Convergence of Runge-Kutta approximations for parabolic problems with Neumann boundary conditions (Q1361792)

The author examines the stability and convergence of Runge-Kutta/Galerkin schemes for inhomogeneous linear parabolic equations, where coefficients and inhomogeneous term are time dependent, with Neumann boundary constraints. A typical result is that if the time step satisfies \(k\leq C_0h\), where \(h\) is the size of the spatial Galerkin mesh, then \[ \max|u(t^n)-u^n_k|_{L^2(\Omega)}\leq C(h^r+k^{p+\frac{3}{2}}). \] Here \(u\) is the analytic solution, \(u^n_k\) is the numerical solution at level \(nk\), \(\Omega\) is a bounded domain, \(r\) is the optimal spatial rate of approximation in Sobolev norm, and \(p\) is the stage order of the chosen Runge-Kutta method, which is assumed to satisfy a number of standard hypotheses. Consistency and stability are proved for the proposed schemes, which yield estimates of the error as the one above. The main tool to obtain these results is a new consistency technique based on the construction at the intermediate time levels of suitable smooth approximations to the solution.
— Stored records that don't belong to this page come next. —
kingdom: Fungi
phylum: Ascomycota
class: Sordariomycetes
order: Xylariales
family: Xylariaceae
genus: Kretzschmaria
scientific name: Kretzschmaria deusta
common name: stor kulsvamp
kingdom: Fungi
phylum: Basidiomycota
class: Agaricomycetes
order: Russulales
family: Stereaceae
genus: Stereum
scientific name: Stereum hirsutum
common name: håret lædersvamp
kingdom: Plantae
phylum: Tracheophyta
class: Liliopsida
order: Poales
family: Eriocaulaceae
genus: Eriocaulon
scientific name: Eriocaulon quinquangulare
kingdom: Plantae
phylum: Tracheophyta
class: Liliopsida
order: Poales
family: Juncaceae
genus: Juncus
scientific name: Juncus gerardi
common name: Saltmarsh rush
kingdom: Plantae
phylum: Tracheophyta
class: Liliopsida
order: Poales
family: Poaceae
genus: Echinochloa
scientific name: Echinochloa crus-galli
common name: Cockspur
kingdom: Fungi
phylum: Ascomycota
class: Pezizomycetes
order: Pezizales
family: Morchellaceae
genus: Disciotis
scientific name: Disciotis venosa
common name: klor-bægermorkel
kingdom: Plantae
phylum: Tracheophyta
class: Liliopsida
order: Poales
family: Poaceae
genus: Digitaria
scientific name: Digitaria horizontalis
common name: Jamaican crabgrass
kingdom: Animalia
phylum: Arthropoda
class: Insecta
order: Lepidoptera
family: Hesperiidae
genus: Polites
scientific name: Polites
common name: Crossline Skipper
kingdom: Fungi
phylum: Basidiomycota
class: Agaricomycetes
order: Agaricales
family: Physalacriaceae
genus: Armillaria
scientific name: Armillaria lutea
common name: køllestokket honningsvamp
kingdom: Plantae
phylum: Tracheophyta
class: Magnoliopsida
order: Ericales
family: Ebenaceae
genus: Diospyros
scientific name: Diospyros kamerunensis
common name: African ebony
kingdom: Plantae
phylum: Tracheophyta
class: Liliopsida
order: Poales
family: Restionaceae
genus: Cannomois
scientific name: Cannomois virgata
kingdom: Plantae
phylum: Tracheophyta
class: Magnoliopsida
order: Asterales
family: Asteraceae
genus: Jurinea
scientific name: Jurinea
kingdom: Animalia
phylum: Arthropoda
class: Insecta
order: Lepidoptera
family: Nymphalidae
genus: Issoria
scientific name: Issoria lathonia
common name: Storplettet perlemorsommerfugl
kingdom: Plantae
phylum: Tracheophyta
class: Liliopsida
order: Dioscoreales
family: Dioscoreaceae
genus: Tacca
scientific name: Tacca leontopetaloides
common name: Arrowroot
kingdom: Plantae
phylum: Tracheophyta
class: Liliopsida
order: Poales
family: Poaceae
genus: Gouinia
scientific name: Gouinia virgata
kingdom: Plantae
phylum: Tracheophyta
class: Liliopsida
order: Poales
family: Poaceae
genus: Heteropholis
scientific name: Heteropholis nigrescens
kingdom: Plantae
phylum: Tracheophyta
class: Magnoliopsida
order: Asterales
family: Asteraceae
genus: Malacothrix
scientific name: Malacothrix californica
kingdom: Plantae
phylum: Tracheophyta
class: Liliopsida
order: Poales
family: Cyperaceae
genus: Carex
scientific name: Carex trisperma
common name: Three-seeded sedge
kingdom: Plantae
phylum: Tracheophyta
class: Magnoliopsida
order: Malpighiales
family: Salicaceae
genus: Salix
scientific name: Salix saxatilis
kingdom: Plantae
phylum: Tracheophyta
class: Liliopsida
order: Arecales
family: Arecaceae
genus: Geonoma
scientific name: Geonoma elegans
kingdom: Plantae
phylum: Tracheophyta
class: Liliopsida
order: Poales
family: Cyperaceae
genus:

This consistency technique has been introduced by \textit{O. Karakashian, G. D. Akrivis} and \textit{V. A. Dougalis} [SIAM J. Numer. Anal. 30, No. 2, 377-400 (1993; Zbl 0774.65091)] in a recent paper dealing with the nonlinear Schrödinger equation. It is important to stress that, although not necessarily with unconditional stability, the results in the paper extend well established estimates to the numerical solution of problems with time dependent coefficients.